### What needs to be done
Edit the text on AI's next phase from "But intelligence without" to "infrastructure as intelligence.", replacing "security" with "protection".

### Document extract
···

    This evolution is already visible in what Microsoft describes as Frontier Firms—organizations that intentionally design hybrid teams of humans and AI agents to amplify ambition and scale impact. In Malaysia, we are seeing early examples of this shift.

    Through recent engagements and Microsoft’s AI Tour, several organizations have begun redesigning workflows around AI agents, accelerating decisions, personalizing services, and managing complexity more effectively.

    What differentiates them is not the sophistication of their models, but the clarity of their leadership intent.

    Why intelligence alone is not enough

    As AI systems grow more capable, a common misconception persists: that progress is primarily about better models or faster silicon.

    In reality, intelligence in the next phase of AI is about context—understanding how people work, how data flows through organizations, and how decisions are made. Intelligence must amplify an organization’s data, institutional knowledge, and ambitions, not operate in isolation.

    But intelligence without trust cannot scale.

    Trust is the currency of the next phase

    As AI agents take on more responsibility, a new risk emerges: agents that operate at scale, but without sufficient control. Every agent must be treated with the same discipline as a human; otherwise, they risk becoming “double agents,” carrying unchecked risk across systems and decisions.

    This changes how organizations need to think about security. Leaders must be able to answer simple but critical questions: What can this agent access? What decisions can it influence? What data does it create, and where does that data go?

    In an agentic world, security cannot be bolted on after the fact. It must be ambient, autonomous, and built in by design.

    Infrastructure is now part of the AI conversation

    AI’s next phase depends as much on infrastructure as intelligence.

    As AI systems become more distributed and autonomous, the foundation matters for performance, as well as governed scale. The ability to deploy AI reliably, enforce controls consistently, and meet regulatory expectations is what will separate pilots from production in 2026.
···
### Data for analysis
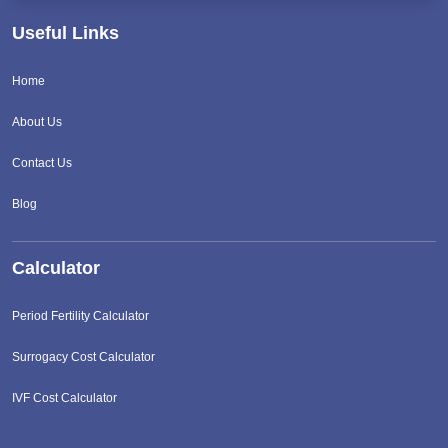
Useful Links
Home
About Us
Contact Us
Blog
Calculator
Period Fertility Calculator
Surrogacy Cost Calculator
IVF Cost Calculator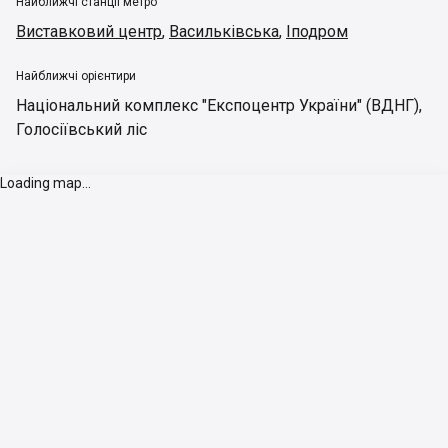
Найближчі станції метро
Виставковий центр
,
Васильківська
,
Іподром
Найближчі орієнтири
Національний комплекс "Експоцентр України" (ВДНГ)
,
Голосіївський ліс
Loading map...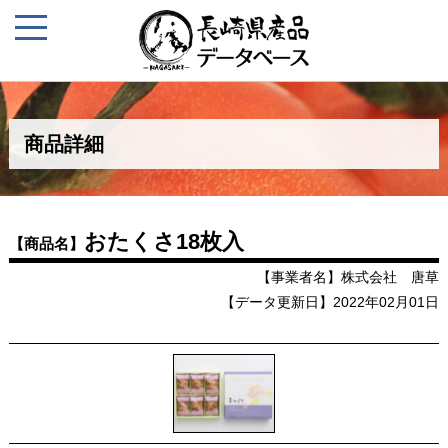
商品詳細
おたくさ18枚入
【商品名】
【事業者名】株式会社 唐草
【データ更新日】2022年02月01日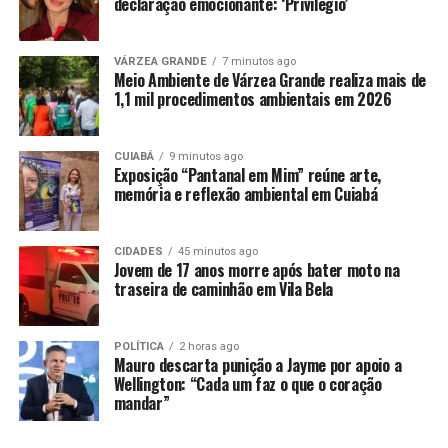
transparente e regular. Se essa situação persistir,
declaração emocionante: ‘Privilégio’
tomaremos medidas mais duras”, afirmou o prefeito
Abílio Brunini.
VÁRZEA GRANDE
7 minutos ago
Meio Ambiente de Várzea Grande realiza mais de
Durante o encontro, o prefeito mencionou que a Locar
1,1 mil procedimentos ambientais em 2026
apontou uma dívida de R$ 40 milhões referente a um
contrato anterior. Contudo, ele esclareceu que um novo
CUIABÁ
9 minutos ago
contrato foi firmado há 30 dias, mesmo com essa
Exposição “Pantanal em Mim” reúne arte,
pendência. “Deixamos claro que o serviço precisa ser
memória e reflexão ambiental em Cuiabá
retomado imediatamente. A dívida será enviada à
Procuradoria Geral do Município para judicialização”,
CIDADES
45 minutos ago
destacou Brunini.
Jovem de 17 anos morre após bater moto na
traseira de caminhão em Vila Bela
Atualmente, Cuiabá gera cerca de 400 toneladas de lixo
doméstico por dia, sendo que a região central da cidade
POLÍTICA
2 horas ago
é responsável por 70 toneladas desse volume. “Estamos
Mauro descarta punição a Jayme por apoio a
tomando providências porque nosso compromisso é
Wellington: “Cada um faz o que o coração
mandar”
com a população. A coleta de lixo é um dos problemas
mais graves nos serviços urbanos da cidade. Solicitamos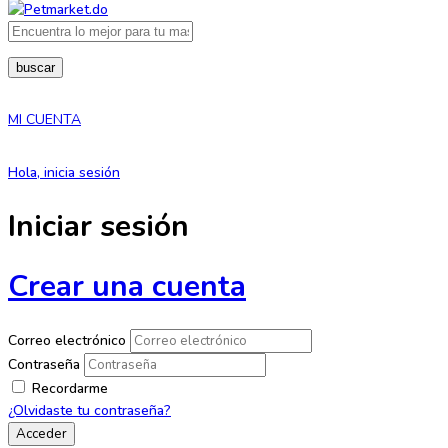
buscar
MI CUENTA
Hola, inicia sesión
Iniciar sesión
Crear una cuenta
Correo electrónico
Contraseña
Recordarme
¿Olvidaste tu contraseña?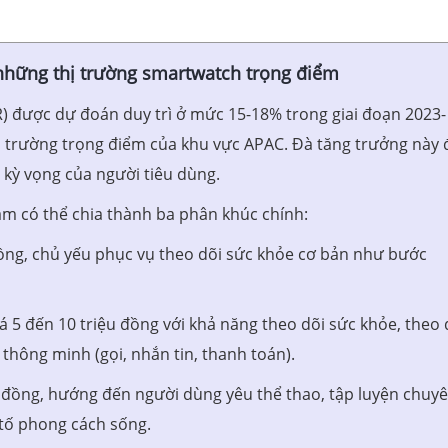
những thị trường smartwatch trọng điểm
) được dự đoán duy trì ở mức 15-18% trong giai đoạn 2023-
ị trường trọng điểm của khu vực APAC. Đà tăng trưởng này 
à kỳ vọng của người tiêu dùng.
am có thể chia thành ba phân khúc chính:
 đồng, chủ yếu phục vụ theo dõi sức khỏe cơ bản như bước
á 5 đến 10 triệu đồng với khả năng theo dõi sức khỏe, theo 
 thông minh (gọi, nhắn tin, thanh toán).
ệu đồng, hướng đến người dùng yêu thể thao, tập luyện chuy
 tố phong cách sống.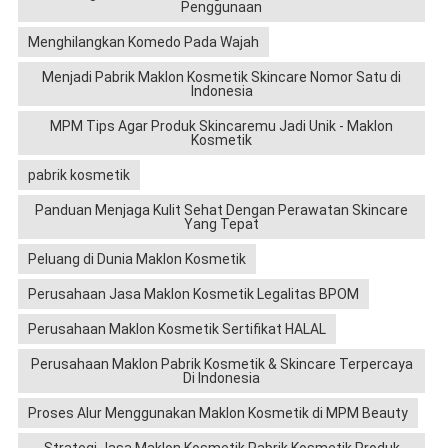
Penggunaan
Menghilangkan Komedo Pada Wajah
Menjadi Pabrik Maklon Kosmetik Skincare Nomor Satu di
Indonesia
MPM Tips Agar Produk Skincaremu Jadi Unik - Maklon
Kosmetik
pabrik kosmetik
Panduan Menjaga Kulit Sehat Dengan Perawatan Skincare
Yang Tepat
Peluang di Dunia Maklon Kosmetik
Perusahaan Jasa Maklon Kosmetik Legalitas BPOM
Perusahaan Maklon Kosmetik Sertifikat HALAL
Perusahaan Maklon Pabrik Kosmetik & Skincare Terpercaya
Di Indonesia
Proses Alur Menggunakan Maklon Kosmetik di MPM Beauty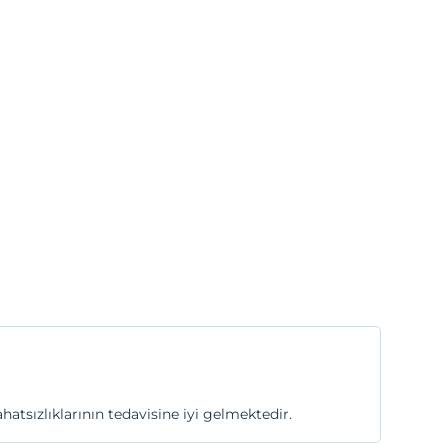
hatsızlıklarının tedavisine iyi gelmektedir.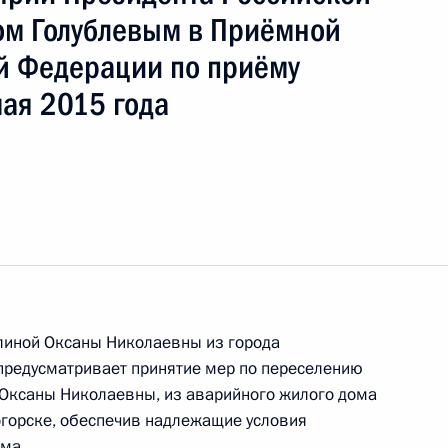
м Голублевым в Приёмной
й Федерации по приёму
ая 2015 года
ть следующие материалы
линой Оксаны Николаевны из города
предусматривает принятие мер по переселению
 Оксаны Николаевны, из аварийного жилого дома
огорске, обеспечив надлежащие условия
ного по итогам личного приёма в режиме видео-
ма.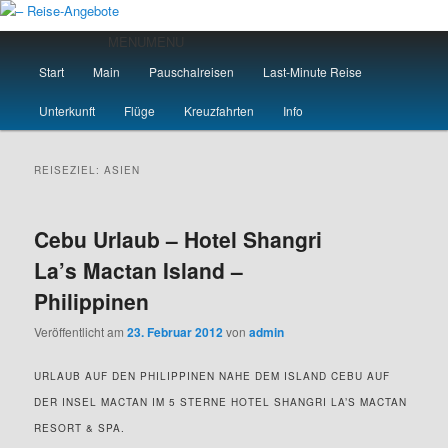
Zum
Zum
primären
sekundären
Hauptmenü
MENU
MENU
Inhalt
Inhalt
Start
Main
Pauschalreisen
Last-Minute Reise
springen
springen
– Reise-Angebote
Unterkunft
Flüge
Kreuzfahrten
Info
REISEZIEL:
ASIEN
Cebu Urlaub – Hotel Shangri
La’s Mactan Island –
Philippinen
Veröffentlicht am
23. Februar 2012
von
admin
URLAUB AUF DEN PHILIPPINEN NAHE DEM ISLAND CEBU AUF
DER INSEL MACTAN IM 5 STERNE HOTEL SHANGRI LA’S MACTAN
RESORT & SPA.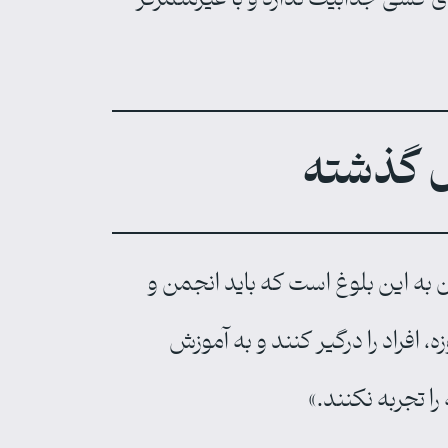
ال گذشته
ن به این بلوغ است که باید انجمن و
 افراد را درگیر کنند و به آموزش
ا تجربه نکنند.»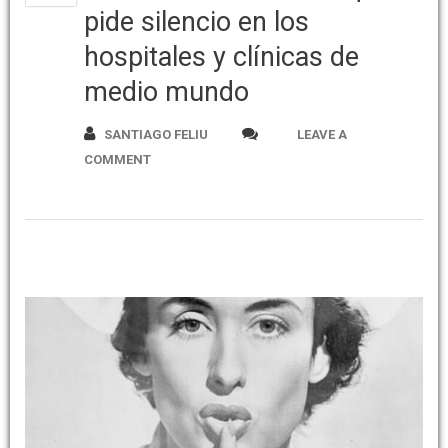
pide silencio en los
hospitales y clínicas de
medio mundo
SANTIAGO FELIU
LEAVE A
COMMENT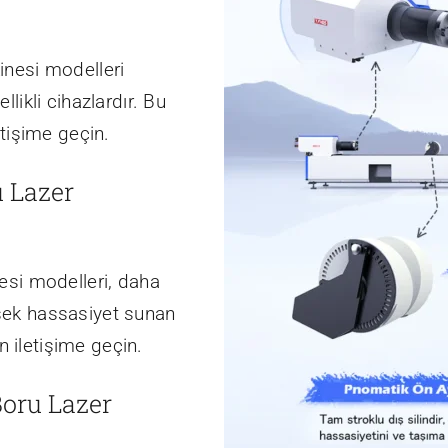
inesi modelleri
llikli cihazlardır. Bu
etişime geçin.
u Lazer
nesi modelleri, daha
ksek hassasiyet sunan
in iletişime geçin.
Boru Lazer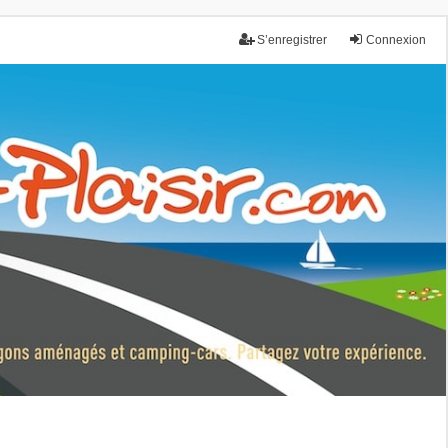
S’enregistrer
Connexion
nce.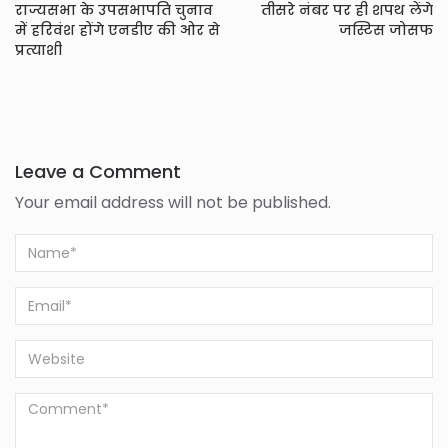
राज्यसभा के उपसभापति चुनाव
तीसरे नंबर पर ही शपथ लेंगे
में हरिवंश होंगे एनडीए की ओर से
जस्टिस जोसफ
प्रत्याशी
Leave a Comment
Your email address will not be published.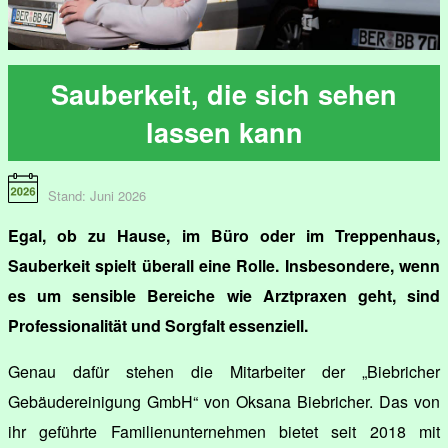
Sauberkeit, die sich sehen
lassen kann
Stand: Juni 2026
Egal, ob zu Hause, im Büro oder im Treppenhaus,
Sauberkeit spielt überall eine Rolle. Insbesondere, wenn
es um sensible Bereiche wie Arztpraxen geht, sind
Professionalität und Sorgfalt essenziell.
Genau dafür stehen die Mitarbeiter der „Biebricher
Gebäudereinigung GmbH“ von Oksana Biebricher. Das von
ihr geführte Familienunternehmen bietet seit 2018 mit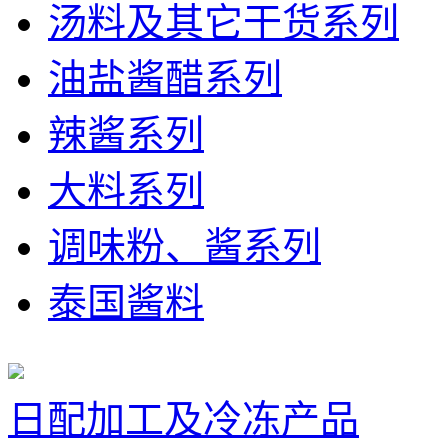
汤料及其它干货系列
油盐酱醋系列
辣酱系列
大料系列
调味粉、酱系列
泰国酱料
日配加工及冷冻产品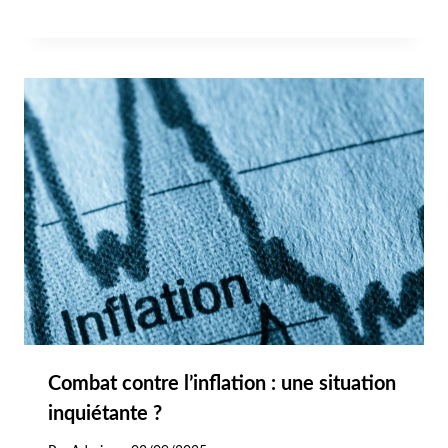
Combat contre l’inflation : une situation
inquiétante ?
···
### Solved exercise
But intelligence without trust cannot scale.

    Trust is the currency of the next phase

    As AI agents take on more responsibility, a new risk emerges: agents that operate at scale, but without sufficient control. Every agent must be treated with the same discipline as a human; otherwise, they risk becoming “double agents,” carrying unchecked risk across systems and decisions.

    This changes how organizations need to think about protection. Leaders must be able to answer simple but critical questions: What can this agent access? What decisions can it influence? What data does it create, and where does that data go?

    In an agentic world, protection cannot be bolted on after the fact. It must be ambient, autonomous, and built in by design.

    Infrastructure is now part of the AI conversation

    AI’s next phase depends as much on infrastructure as intelligence.